#### RECORDS SHOWN ####
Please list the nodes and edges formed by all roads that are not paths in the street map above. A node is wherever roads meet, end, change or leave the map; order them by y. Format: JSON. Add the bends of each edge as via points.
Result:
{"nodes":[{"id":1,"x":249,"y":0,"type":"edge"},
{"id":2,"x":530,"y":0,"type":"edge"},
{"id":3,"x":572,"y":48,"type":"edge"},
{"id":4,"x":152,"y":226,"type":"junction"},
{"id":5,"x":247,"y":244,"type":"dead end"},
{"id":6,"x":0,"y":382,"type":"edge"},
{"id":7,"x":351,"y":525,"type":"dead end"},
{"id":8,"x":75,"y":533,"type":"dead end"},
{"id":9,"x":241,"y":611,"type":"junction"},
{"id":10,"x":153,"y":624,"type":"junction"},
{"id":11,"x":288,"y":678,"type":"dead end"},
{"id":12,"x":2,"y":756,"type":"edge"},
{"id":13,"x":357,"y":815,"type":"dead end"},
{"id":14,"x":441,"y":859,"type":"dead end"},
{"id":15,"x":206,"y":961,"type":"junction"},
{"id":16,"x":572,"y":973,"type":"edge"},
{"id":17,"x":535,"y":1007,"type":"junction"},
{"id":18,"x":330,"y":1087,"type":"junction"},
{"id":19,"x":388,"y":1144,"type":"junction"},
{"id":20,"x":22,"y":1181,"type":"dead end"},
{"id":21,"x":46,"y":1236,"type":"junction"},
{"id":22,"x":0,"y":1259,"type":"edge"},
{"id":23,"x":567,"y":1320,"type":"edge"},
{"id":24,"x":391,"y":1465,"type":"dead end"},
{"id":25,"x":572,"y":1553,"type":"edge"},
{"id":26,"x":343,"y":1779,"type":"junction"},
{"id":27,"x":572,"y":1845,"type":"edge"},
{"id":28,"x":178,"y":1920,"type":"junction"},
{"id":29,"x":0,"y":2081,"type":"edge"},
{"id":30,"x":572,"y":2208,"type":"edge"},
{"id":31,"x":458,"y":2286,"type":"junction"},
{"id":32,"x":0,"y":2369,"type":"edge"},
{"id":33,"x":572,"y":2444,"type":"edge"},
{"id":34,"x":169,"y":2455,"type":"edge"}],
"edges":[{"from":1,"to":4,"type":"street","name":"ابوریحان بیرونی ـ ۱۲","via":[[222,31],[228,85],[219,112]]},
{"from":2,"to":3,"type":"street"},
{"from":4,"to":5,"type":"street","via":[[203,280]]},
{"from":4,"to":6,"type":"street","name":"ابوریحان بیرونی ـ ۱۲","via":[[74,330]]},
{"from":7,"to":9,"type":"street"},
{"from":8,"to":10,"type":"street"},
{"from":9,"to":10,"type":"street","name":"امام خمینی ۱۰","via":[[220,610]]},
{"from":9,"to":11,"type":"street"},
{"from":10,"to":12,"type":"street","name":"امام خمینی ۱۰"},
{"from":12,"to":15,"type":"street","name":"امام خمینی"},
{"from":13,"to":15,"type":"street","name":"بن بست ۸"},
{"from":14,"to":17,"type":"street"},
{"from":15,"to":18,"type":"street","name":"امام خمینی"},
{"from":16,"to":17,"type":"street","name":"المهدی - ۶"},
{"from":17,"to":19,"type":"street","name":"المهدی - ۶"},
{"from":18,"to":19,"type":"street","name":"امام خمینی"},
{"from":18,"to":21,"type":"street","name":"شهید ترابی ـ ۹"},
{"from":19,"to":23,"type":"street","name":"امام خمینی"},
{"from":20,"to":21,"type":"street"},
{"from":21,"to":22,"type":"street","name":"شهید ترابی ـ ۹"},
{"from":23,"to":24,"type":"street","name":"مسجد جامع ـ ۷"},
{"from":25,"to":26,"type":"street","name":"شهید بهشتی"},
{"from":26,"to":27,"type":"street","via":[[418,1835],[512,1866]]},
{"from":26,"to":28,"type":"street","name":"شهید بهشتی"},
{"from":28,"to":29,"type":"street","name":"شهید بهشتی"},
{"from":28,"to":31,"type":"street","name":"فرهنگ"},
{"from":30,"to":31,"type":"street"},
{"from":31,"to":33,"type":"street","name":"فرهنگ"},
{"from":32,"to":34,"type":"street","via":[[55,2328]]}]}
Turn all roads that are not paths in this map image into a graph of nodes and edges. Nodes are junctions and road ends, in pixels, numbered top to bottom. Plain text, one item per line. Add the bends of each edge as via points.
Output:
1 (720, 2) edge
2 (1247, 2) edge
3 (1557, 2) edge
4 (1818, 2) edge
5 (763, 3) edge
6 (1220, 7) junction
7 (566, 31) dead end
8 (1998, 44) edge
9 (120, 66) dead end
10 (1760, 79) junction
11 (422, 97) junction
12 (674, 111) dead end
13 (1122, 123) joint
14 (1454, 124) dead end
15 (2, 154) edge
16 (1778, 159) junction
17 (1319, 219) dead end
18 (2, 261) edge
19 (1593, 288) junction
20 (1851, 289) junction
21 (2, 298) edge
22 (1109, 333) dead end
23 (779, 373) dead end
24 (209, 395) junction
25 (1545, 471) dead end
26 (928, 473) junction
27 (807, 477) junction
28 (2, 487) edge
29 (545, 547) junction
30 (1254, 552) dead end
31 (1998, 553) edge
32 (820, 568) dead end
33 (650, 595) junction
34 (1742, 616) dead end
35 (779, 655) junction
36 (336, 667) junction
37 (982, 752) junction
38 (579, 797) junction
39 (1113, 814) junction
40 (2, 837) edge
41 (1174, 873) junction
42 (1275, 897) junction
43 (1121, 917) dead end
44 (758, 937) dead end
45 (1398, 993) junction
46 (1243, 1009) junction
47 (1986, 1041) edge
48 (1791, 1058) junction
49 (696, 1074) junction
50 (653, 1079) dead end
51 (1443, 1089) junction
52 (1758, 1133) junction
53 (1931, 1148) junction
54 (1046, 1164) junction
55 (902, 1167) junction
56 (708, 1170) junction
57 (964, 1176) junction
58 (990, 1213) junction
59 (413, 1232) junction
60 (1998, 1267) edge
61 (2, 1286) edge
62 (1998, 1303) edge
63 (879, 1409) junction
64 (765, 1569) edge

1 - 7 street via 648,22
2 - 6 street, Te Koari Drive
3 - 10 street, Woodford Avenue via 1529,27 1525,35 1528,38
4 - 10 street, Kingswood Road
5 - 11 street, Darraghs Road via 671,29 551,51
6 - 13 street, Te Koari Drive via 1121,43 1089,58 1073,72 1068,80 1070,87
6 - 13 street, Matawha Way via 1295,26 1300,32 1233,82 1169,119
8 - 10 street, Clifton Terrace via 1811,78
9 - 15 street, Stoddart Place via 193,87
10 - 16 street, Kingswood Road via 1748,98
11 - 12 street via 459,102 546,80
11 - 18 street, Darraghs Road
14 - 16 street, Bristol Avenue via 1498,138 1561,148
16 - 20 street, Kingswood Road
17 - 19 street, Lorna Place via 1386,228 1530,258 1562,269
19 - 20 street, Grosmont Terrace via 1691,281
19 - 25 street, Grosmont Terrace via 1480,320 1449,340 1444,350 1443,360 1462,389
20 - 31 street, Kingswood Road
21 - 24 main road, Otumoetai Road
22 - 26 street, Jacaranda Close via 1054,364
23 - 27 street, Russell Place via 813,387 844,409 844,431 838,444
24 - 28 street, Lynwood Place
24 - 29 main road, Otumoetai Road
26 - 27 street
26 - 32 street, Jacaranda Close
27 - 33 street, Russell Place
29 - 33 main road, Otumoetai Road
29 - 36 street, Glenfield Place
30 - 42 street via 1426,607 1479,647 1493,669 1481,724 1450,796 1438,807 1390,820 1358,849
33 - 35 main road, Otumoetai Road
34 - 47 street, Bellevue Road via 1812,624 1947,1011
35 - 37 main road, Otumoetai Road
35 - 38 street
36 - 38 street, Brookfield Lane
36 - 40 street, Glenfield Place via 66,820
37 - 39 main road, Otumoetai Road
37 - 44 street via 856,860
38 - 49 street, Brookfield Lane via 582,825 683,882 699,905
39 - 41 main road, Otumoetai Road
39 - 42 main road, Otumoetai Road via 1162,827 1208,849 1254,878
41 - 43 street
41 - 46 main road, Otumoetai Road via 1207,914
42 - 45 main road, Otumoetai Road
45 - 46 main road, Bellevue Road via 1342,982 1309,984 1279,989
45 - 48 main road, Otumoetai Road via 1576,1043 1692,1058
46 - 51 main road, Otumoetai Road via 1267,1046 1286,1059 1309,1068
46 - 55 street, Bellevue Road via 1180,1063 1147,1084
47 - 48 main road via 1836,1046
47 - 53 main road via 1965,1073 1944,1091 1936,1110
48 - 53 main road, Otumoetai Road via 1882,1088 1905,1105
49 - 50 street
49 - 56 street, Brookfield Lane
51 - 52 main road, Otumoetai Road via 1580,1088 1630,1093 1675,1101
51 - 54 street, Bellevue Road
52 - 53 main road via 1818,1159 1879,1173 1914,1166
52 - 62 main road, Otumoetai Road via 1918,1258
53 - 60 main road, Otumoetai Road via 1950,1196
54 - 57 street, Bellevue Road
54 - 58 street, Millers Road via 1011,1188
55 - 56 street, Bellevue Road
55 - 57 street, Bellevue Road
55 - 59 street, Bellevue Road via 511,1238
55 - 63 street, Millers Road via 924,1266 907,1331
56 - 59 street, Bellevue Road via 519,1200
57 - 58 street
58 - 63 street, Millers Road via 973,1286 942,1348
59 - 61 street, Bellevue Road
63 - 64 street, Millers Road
####
** AIM OF THE TASK **
Filter the listing above down to the lines that contain the word "Drive".

** ANSWER BELOW **
2 - 6 street, Te Koari Drive
6 - 13 street, Te Koari Drive via 1121,43 1089,58 1073,72 1068,80 1070,87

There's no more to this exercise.